The amplified release of these molecules acts as a chemical alarm, recruiting more immune cells to the threat to contain and eliminate microbes. This mechanism is mediated through an adapter protein called DAP12. Once TREM-1 is engaged, DAP12 initiates a signaling cascade inside the cell, leading to the heightened inflammatory output.
The Role of TREM-1 in Disease
While TREM-1’s amplification power is beneficial for fighting infections, its over-activation can drive disease. An uncontrolled TREM-1 response can lead to a hyperinflammatory state, causing significant damage to the body’s tissues. This is evident in sepsis, a life-threatening condition arising from the body’s overwhelming response to an infection.
In sepsis, bacterial products in the bloodstream trigger massive activation of TREM-1 on neutrophils and monocytes. This leads to a “cytokine storm,” a massive release of inflammatory molecules throughout the body. This flood of cytokines can cause widespread inflammation, blood vessel leakage, a sharp drop in blood pressure, and multiple organ failure.
Beyond acute conditions like sepsis, persistent TREM-1 activation is implicated in chronic inflammatory diseases. In conditions such as inflammatory bowel disease (IBD) and rheumatoid arthritis, ongoing TREM-1 signaling contributes to chronic inflammation and tissue destruction. Researchers have also noted its involvement in atherosclerosis and non-alcoholic fatty liver disease.
TREM-1 as a Biomarker
A portion of the TREM-1 receptor can be cleaved from the cell surface and enter circulation. This soluble form, known as sTREM-1, can be measured in bodily fluids like blood. The presence of sTREM-1 indicates the level of inflammatory activity within the body, making it a useful biomarker.
Elevated levels of sTREM-1 in a patient’s blood correlate with the severity of an inflammatory response. This is useful in diagnosing conditions like sepsis and other severe bacterial or fungal infections. Measuring sTREM-1 helps clinicians distinguish a systemic inflammatory response from conditions with similar symptoms.

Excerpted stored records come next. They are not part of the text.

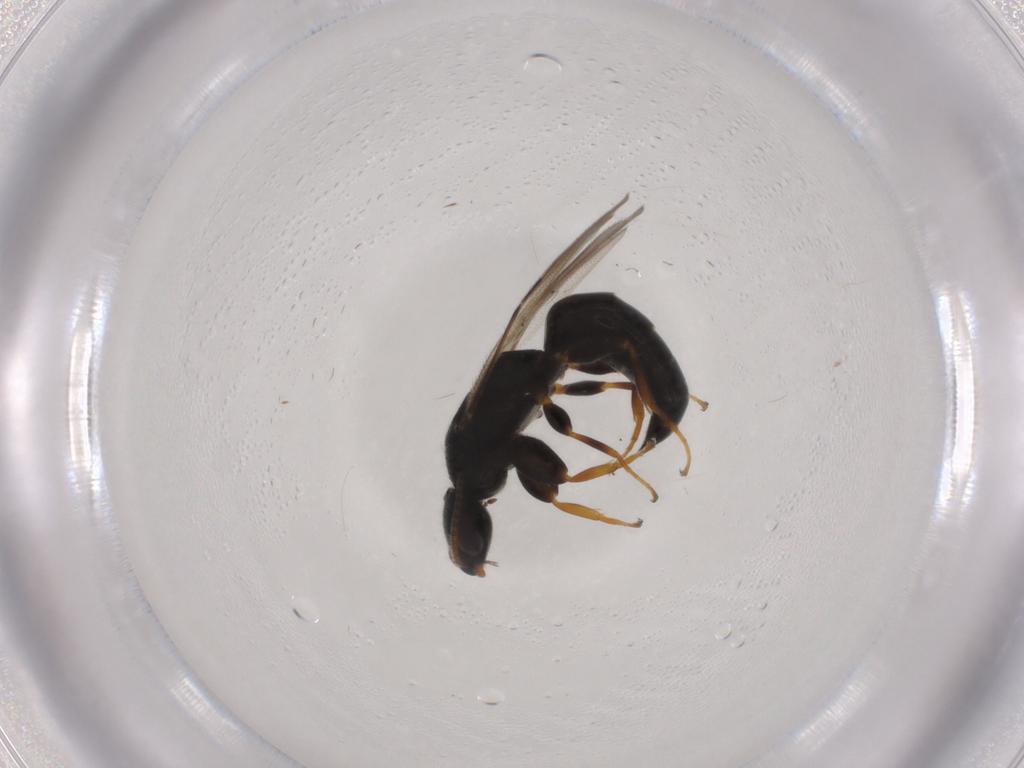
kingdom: Animalia
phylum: Arthropoda
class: Insecta
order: Hymenoptera
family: Bethylidae
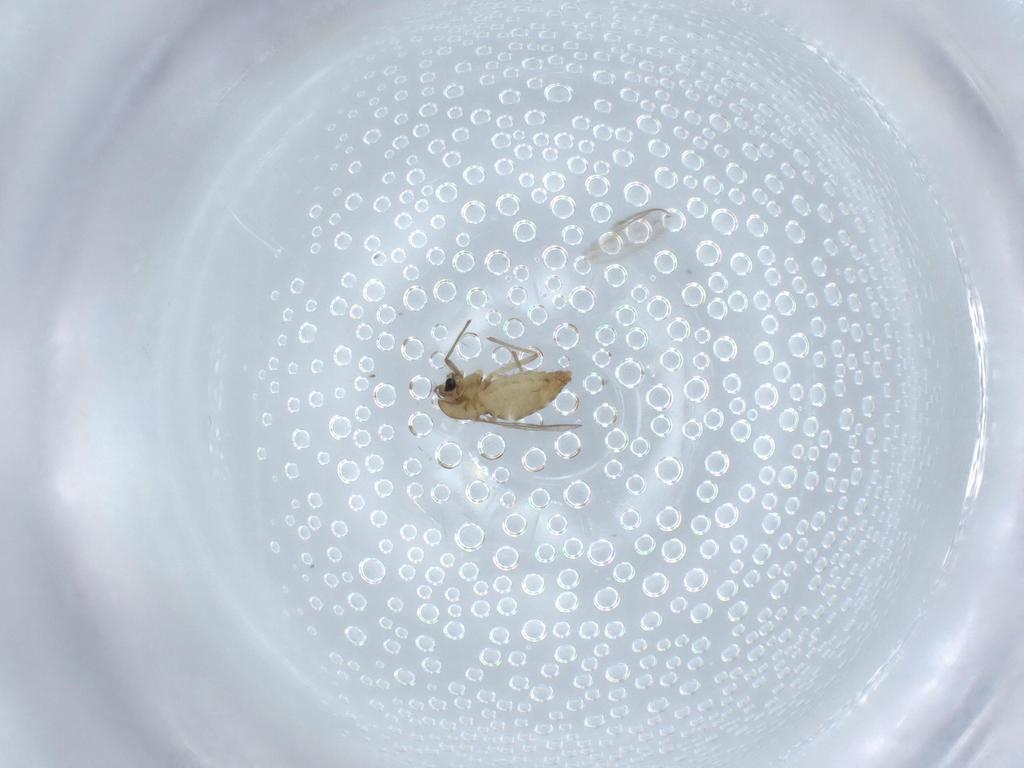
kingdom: Animalia
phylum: Arthropoda
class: Insecta
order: Diptera
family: Chironomidae
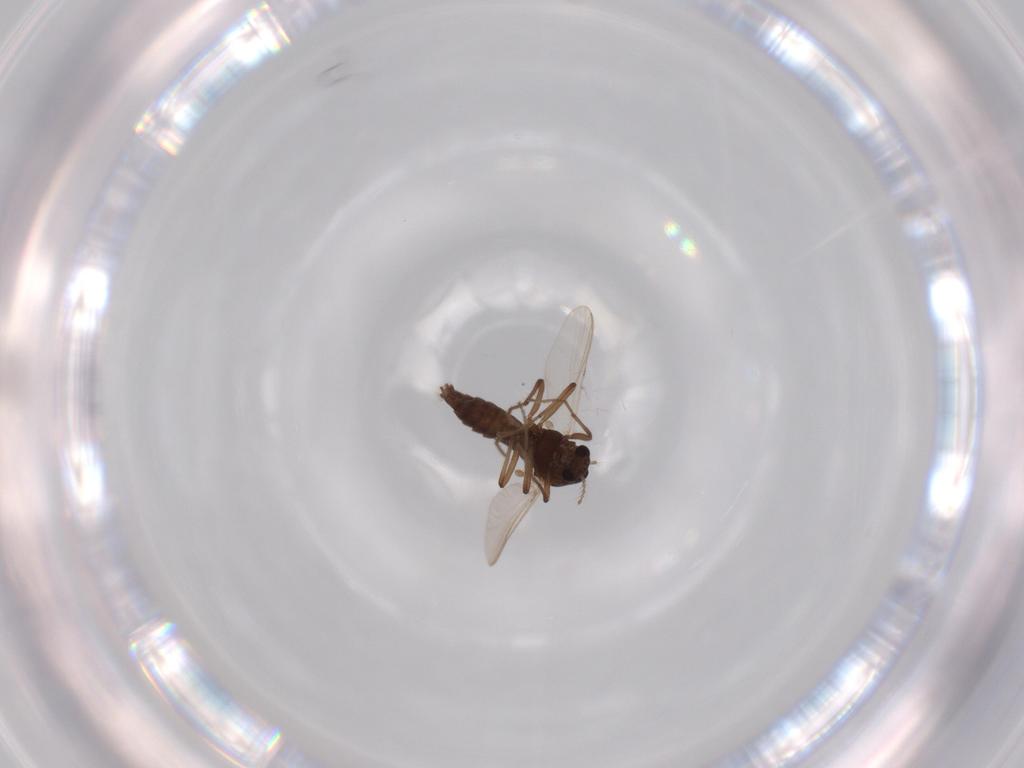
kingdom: Animalia
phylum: Arthropoda
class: Insecta
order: Diptera
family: Chironomidae
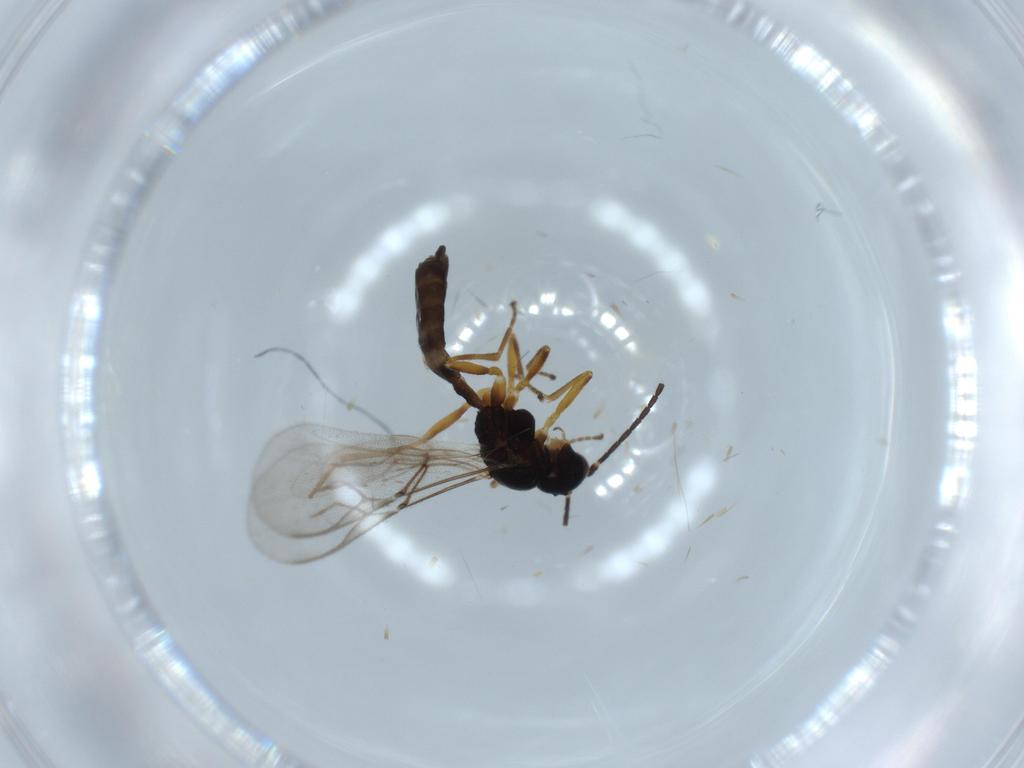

sTREM-1 is also used for monitoring a patient’s condition. A rise in sTREM-1 levels may indicate a worsening infection or a failing response to treatment, while a decrease can signal that the inflammation is subsiding. This makes sTREM-1 a dynamic tool for tracking disease progression and the effectiveness of interventions.
Targeting TREM-1 for Therapy
The destructive potential of TREM-1 over-activation makes it an attractive target for therapeutic intervention. The goal is to modulate the immune response, turning down the inflammatory amplification to prevent collateral damage. This has led to the development of drugs designed to block TREM-1 activity.
TREM-1 inhibitors are molecules designed to interfere with the receptor’s signaling process. By binding to TREM-1 or its associated pathways, these inhibitors prevent it from sending its amplification signal. This approach aims to dampen the excessive inflammatory cascade in conditions like septic shock without completely suppressing the immune system’s ability to fight the underlying infection.
The development of TREM-1 inhibitors is an active area of research, with several candidates being investigated in preclinical studies and clinical trials. These efforts focus on creating treatments for patients with hyperinflammatory states to restore balance to the immune response. If successful, these therapies could offer a new way to manage severe inflammatory conditions and improve patient outcomes.